====== Text block ======

If backend: silero is set but the model file or onnxruntime is missing, MellowMic silently falls back to webrtcvad so audio always works.


Formant-preserving pitch

By default the pitch shifter uses rational resampling — fast but not formant-aware (deep voices sound a bit "tube-y"). Set this in config.yaml to use Pedalboard's PitchShift instead:

effects:
  formant_preserving_pitch: true

Pedalboard wraps Rubberband / SoundTouch under the hood, which is noticeably more natural for shifts greater than ±2 semitones at the cost of a small extra CPU hit. If Pedalboard isn't installed, MellowMic falls back to resampling automatically.


Building a single-exe

.\.venv\Scripts\activate
python -m pip install pyinstaller
python -m PyInstaller voiceforge.spec --noconfirm

Output: dist/VoiceForge.exe. CI also builds and uploads this on every v* tag — see .github/workflows/release.yml.


Troubleshooting

I hear nothing in my headphones.
  1. Did you click Start Processing? The big button must say STOP PROCESSING.
  2. Is the Headphone Monitor toggle on?
  3. Is the right output device selected as the monitor?
  4. Look at the Drops counter on the right panel — if it's racing up, your block size is too small for your CPU. Edit config.yaml: audio.block_size: 512.
Discord still hears my normal voice.

Discord caches the input device. Switch its Input Device to something else, then back to CABLE Output. Or restart Discord.

VB-Cable is not detected.

The status chip at the top right shows VB-Cable not found. Reinstall VB-Cable as administrator and reboot. After reboot, both CABLE Input and CABLE Output should appear in Windows Sound settings.

Latency is too high.

Edit config.yaml:

audio:
  block_size: 128   # default 256 (~5.3 ms), drop to 128 (~2.7 ms) on fast CPUs
  ring_buffer_depth: 4   # default 8, lower = less buffer

If drops spike, go back up. The trade-off is real on slower hardware.

"Audio start failed" toast on launch.

The selected input or output device disappeared. Re-pick a device in the Routing panel, then click Start. The new typed AudioStartError carries the original cause — check the bottom status bar for the underlying message.

I switched effects and heard a click.

You shouldn't — engine swaps run through a 40 ms crossfade. If you do hear a click, the most likely cause is changing the block size or sample rate mid-session, which forces a full audio-engine restart. Stop, change the value, then start again.


FAQ

Does MellowMic send audio anywhere? No. Every effect runs locally on your CPU (and optionally GPU for AI models). There is no cloud component, no telemetry, no API key.

Can it imitate a specific person's voice? Not with the built-in DSP presets — those are effects, not speaker identities. AI mode can, but only with an RVC ONNX model that you supply. Use only models you own or are licensed to use.

Does it work on macOS or Linux? Not yet. The audio path is Windows-only via WASAPI + VB-Cable. macOS BlackHole / Linux PulseAudio support is on the roadmap — stubbed in core/routing.py.

Why Python and not C++? Real-time audio in Python works fine when the hot path is NumPy / SciPy / sounddevice (PortAudio) — those release the GIL and run native code. The pure-Python overhead per block is well under a millisecond at 256 samples.

====== Dataset extract ======

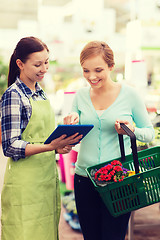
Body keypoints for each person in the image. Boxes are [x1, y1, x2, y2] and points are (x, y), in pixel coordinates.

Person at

======

| Task A |
Retype the part of the MellowMic documentation starting with "3. Is the right" and going on through "my normal voice.".
| Task B |
According to the MellowMic documentation, how long is the crossfade that engine swaps run through?

| Problem solution A |
3. Is the right output device selected as the monitor?
  4. Look at the Drops counter on the right panel — if it's racing up, your block size is too small for your CPU. Edit config.yaml: audio.block_size: 512.
Discord still hears my normal voice.

| Problem solution B |
40 ms